═════ Selected excerpt

# Rust Proofing



## city_dub (Jun 17, 2008)

Not sure where else to post this but I was curious when I should do rust proofing on my car. I've read many things and don't know what to believe. I've heard once a year, I've heard before the winter, I've heard even withing first few months of a brand new car. Any ideas?
Thanks


----------



## MKII Golfman (Apr 21, 2002)

*Re: Rust Proofing (city_dub)*

Once a year in the fall. Some people like to do it twice a year but thats overkill. Once a year is fine and you can do some touch ups with a small can of Krown in areas where the oil washes away, ie door hinges, rockers, etc...


----------



## city_dub (Jun 17, 2008)

*Re: Rust Proofing (MKII Golfman)*

Once a year in the Fall sounds good to me. Know any good places?


----------



## MKII Golfman (Apr 21, 2002)

*Re: Rust Proofing (city_dub)*

not in your area. I used to get my MKII done by a mobile group that went to businesses and hit a dozen cars at a time and gave cash deals. They didn't skimp on the oil either








Alot of places charge alot so be careful, you shouldn't have to pay more than $80 for a good job. It might cost more the first time around if the car hasn't been drilled though.


----------



## city_dub (Jun 17, 2008)

I got a quote of $100 from Krown with drilling.


----------



## MKII Golfman (Apr 21, 2002)

*Re: (city_dub)*

Get R Done!


----------



## staceyk (Mar 5, 2007)

i've heard that you should do it in the spring. 
corrosion does not occur below 0 deg centegrate. all rust occurs at the end of winter so take the car in for a cleaning+rust proof in feb-apr (depending on where ur from).


----------



## city_dub (Jun 17, 2008)

So you do it every spring?


----------



## city_dub (Jun 17, 2008)

Anyone know a good place in the GTA?


----------

══════════

[Problems to solve]
a – In the rust proofing thread, what is the most MKII Golfman says you should have to pay for a good job?
b – List every timing for rust proofing that city_dub says he has heard in the first post of the rust proofing thread.

═════ Data records

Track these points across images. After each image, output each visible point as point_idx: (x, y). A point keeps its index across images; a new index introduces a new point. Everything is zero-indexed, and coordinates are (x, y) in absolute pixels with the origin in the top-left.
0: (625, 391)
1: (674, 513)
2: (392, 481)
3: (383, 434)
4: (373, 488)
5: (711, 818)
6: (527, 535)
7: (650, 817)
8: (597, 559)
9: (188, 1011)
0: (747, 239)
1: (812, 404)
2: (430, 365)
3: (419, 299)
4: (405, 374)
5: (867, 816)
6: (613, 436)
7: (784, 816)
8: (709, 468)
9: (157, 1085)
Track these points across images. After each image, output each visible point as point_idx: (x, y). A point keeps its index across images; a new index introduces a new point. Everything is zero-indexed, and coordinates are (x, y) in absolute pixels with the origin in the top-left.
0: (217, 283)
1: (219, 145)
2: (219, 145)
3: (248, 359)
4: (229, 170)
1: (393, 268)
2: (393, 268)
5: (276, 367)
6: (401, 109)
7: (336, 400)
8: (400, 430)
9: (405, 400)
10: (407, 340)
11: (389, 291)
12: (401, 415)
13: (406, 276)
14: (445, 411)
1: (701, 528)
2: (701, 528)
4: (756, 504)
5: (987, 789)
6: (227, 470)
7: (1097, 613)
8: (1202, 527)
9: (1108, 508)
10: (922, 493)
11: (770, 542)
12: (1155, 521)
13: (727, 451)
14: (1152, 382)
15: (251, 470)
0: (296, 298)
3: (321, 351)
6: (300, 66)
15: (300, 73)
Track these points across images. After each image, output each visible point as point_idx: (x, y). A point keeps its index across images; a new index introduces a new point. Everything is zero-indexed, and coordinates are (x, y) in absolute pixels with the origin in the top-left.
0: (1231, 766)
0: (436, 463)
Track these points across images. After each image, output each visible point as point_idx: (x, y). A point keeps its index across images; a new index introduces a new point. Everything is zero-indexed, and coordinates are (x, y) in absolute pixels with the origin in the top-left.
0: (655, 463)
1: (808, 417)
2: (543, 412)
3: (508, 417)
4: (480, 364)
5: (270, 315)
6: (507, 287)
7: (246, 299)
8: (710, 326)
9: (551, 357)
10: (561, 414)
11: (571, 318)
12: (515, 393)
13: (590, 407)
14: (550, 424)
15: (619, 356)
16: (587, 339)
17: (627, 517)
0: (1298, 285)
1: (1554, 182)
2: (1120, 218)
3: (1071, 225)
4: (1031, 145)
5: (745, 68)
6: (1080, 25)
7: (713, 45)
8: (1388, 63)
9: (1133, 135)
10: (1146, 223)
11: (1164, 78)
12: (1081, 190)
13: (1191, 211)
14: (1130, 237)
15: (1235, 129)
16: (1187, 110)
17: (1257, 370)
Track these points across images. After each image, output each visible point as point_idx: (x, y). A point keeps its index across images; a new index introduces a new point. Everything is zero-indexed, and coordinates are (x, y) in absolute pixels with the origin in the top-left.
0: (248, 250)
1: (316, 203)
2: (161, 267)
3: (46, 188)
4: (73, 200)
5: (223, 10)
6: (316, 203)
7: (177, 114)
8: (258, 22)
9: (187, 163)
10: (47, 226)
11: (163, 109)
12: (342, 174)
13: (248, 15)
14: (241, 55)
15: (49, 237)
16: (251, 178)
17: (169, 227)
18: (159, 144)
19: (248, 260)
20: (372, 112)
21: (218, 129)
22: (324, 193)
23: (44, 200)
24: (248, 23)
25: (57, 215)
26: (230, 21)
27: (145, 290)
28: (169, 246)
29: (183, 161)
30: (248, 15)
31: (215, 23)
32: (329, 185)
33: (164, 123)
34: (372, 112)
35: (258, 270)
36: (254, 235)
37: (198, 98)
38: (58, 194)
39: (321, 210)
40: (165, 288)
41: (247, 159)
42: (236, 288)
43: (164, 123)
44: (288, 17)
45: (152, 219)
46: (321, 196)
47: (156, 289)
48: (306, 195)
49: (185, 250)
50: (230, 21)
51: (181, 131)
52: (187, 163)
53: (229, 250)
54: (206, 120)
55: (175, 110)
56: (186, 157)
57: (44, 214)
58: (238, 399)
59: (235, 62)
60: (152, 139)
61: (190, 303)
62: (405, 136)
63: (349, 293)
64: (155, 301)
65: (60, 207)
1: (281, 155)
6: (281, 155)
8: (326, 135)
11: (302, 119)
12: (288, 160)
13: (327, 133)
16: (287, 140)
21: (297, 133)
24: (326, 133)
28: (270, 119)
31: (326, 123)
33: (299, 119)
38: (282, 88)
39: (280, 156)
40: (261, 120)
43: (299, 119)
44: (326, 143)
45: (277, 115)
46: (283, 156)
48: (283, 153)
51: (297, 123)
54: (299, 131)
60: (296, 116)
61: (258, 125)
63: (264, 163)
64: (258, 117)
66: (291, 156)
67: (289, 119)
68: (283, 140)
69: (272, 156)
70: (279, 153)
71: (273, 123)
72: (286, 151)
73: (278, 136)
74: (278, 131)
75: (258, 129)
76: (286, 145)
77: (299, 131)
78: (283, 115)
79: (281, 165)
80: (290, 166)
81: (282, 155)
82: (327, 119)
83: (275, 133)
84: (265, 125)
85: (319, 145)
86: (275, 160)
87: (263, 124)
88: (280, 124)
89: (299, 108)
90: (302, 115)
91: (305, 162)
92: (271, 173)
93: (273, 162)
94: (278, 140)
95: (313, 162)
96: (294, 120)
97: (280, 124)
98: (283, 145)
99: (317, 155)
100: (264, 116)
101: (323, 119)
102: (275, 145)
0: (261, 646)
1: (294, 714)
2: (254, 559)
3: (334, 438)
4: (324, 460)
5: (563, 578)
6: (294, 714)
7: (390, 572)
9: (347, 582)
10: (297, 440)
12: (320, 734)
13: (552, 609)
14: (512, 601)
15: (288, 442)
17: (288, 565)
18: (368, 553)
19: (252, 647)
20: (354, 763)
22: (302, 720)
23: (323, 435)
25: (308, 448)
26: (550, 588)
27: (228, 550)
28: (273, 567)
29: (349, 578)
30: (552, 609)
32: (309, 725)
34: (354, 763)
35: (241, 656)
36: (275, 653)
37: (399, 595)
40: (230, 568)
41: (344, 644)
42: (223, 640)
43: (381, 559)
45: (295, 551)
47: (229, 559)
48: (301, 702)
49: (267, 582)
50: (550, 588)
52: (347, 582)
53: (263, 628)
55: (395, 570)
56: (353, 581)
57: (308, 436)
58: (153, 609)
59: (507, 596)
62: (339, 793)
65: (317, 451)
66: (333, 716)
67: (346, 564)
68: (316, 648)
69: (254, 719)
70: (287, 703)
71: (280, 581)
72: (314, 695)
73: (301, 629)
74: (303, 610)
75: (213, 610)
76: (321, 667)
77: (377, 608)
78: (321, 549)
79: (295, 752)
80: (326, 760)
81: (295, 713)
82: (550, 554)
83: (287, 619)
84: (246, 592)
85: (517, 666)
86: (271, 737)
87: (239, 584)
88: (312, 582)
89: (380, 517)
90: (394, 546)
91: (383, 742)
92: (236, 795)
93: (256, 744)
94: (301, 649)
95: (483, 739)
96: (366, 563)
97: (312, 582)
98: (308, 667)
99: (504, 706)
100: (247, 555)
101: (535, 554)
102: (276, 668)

══════════

[Answers to the exercise]
a – $80

b –
- Once a year
- Before the winter
- Within the first few months of a brand new car